Jesus’ response is plain, but harsh to the modern ear. He is saying that not only does God not have to apologize for allowing death and destruction in the world, but that God is justified in allowing, or even causing, the death of all people. How can this be?
The answer lies in God’s holiness and human sinfulness. Modern man, and it seems ancient man also, compares God to our sense of fairness. If we lower God’s standard of goodness, and raise ourselves by not thinking of how evil humans really are, then we can level the playing field enough to think that God is not fair. We think the problem of evil is a problem because we do not understand how truly holy God is, and we do not admit how truly evil we are. Jesus’ answer in Luke 13 tell us that God is fully justified in destroying all mankind due to the evil we have all done. The greatest evil is in laughing in the face of the greatest good, God Himself.
Destroying a kindergartner’s crayon art is a small crime. Destroying the Mona Lisa would be a much greater crime. Sinning against your fellow man is a small sin, while sinning against an infinitely pure and holy God is an infinitely greater crime. Jesus answer is that God is fully justified in destroying us all, and only by His mercy do we get a chance to enjoy heaven for all eternity.
Now I am sure many will disagree with Jesus’ answer. Left to my own sense of value, I would frankly disagree with it myself. Keep in mind that I am not expressing my views here, but merely repeating what Jesus told us when given the same criticism as the modern skeptics and atheists. If it were up to me I would open heaven’s gates to all the people I thought deserved it, then opened the trapdoor to hell to all those who I thought deserved to go there.
So the problem of evil, as presented by all the modern and ancient critics, is not really much of a problem. To really have a true theological conundrum, the skeptic must answer the question of how to reconcile their criticism of God and all those Bible stories they dislike with the existence of a truly holy God. Until you can explain God’s actions in reference to His perfect pure holiness, you do not have much of a criticism.
But the problem gets worse for the skeptic. Recall that their criticism is that the stories in the Bible are unfair and cruel, telling of a God not worthy of worship. They dismiss the Bible with a wave of the skeptical wand, telling us that it is so many made-up human stories. But there’s the rub: if humans were to make up a God, they would not have included in their account the same criticism that the modern skeptic has.

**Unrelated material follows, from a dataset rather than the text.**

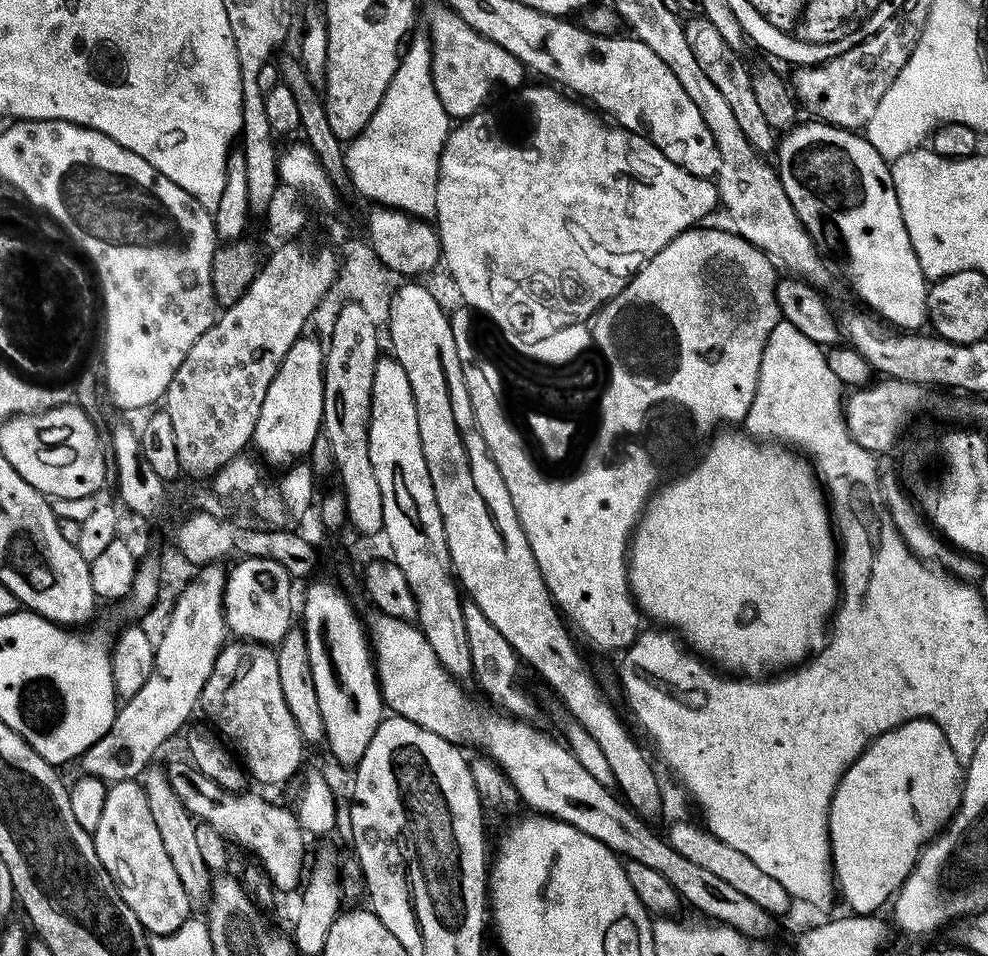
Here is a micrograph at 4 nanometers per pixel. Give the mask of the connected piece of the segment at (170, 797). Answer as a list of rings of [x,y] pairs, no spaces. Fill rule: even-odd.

Any made-up God would have been a God who was fair, or if not, at least they would not have included the same criticism as modern skeptics, then presented no answer to the problem. It seems absurd of me to invent a God that no one likes, then point out the greatest weakness in my God, and without an answer. As R.C. Sproul has said, if we were to invent a God, we would not invent a holy one.
Such a problem is a mortal wound to the modern skeptic’s criticism of the Bible. It is much more reasonable to conclude that a holy God does indeed exist, He has revealed Himself to us, and we do not like such an idea. As the atheist T-shirt says, better to reign in hell than to serve in heaven…..or so it seems to the natural man. But God, in His infinite mercy, extends a hand of love and forgiveness to us. Remember Jesus words: If we repent, we can enjoy God’s love and forgiveness.
Remember the parable of the fig tree in Luke 13:6-9? Jesus’ point was that God gives us another chance, even when we do not deserve it.